David Hester, senior vice president and branch manager of the Robert W. Baird & Co. office in Birmingham, said every company has been under the looking glass during the current economy, whether it’s warranted or not.

“This year there’s really been a shotgun approach,” Hester said. “We are really seeing a lot of lawsuits pop up against companies.
“I think everyone is becoming very shortsighted. There are going to be bumps in the road. Most companies were expecting better results than they’ve seen this year.”
Comerica’s need to increase its loan-loss reserves was unpredictable, Hester said. Many companies had similar situations. Few foresaw the depressed financial results lasting this long, he said.

“Everyone is trying to play that (class action) card,” Hester said.
Jeff Saut, chief investment strategist for Raymond James Financial Inc., said U.S. investors are nuts.

“In this litigious society, certainly it is not the investors’ fault if they lose money in the stock market,” Saut said sarcastically.

“It’s a very common occurrence, especially when you get in a bear market, for shareholders to sue when their stock loses value. But where is it written that investors are entitled to make money? Markets go down just as often as they go up. … There’s no malfeasance at Comerica.”

Beverly Moore Jr., a lawyer and editor of Class Action Reports, said it’s a myth that a large stock drop automatically triggers the filing of class-action suits.

“The (class-action lawsuits) that are frivolous are thrown out,” said Moore, whose Washington-based bimonthly periodical keeps track of all class-action lawsuits. “The ones that are meritorious are still being thrown out.

“We don’t know what our corporations are actually making, which is supposed to be what fuels the stock market.
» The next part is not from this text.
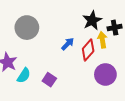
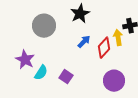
black star: (92, 20) -> (80, 14), moved
purple circle: (105, 74) -> (114, 81), moved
We’ve got to make investors (better) able to sue.”

Moore, who has followed class-action litigation for 30 years, said she’s never seen a judge certify a frivolous class-action lawsuit.

The next step for the Comerica and Compuware cases is to determine which of the law firms will act as the lead lawyers and which plaintiffs will be named as the lead plaintiffs, said attorney Miller.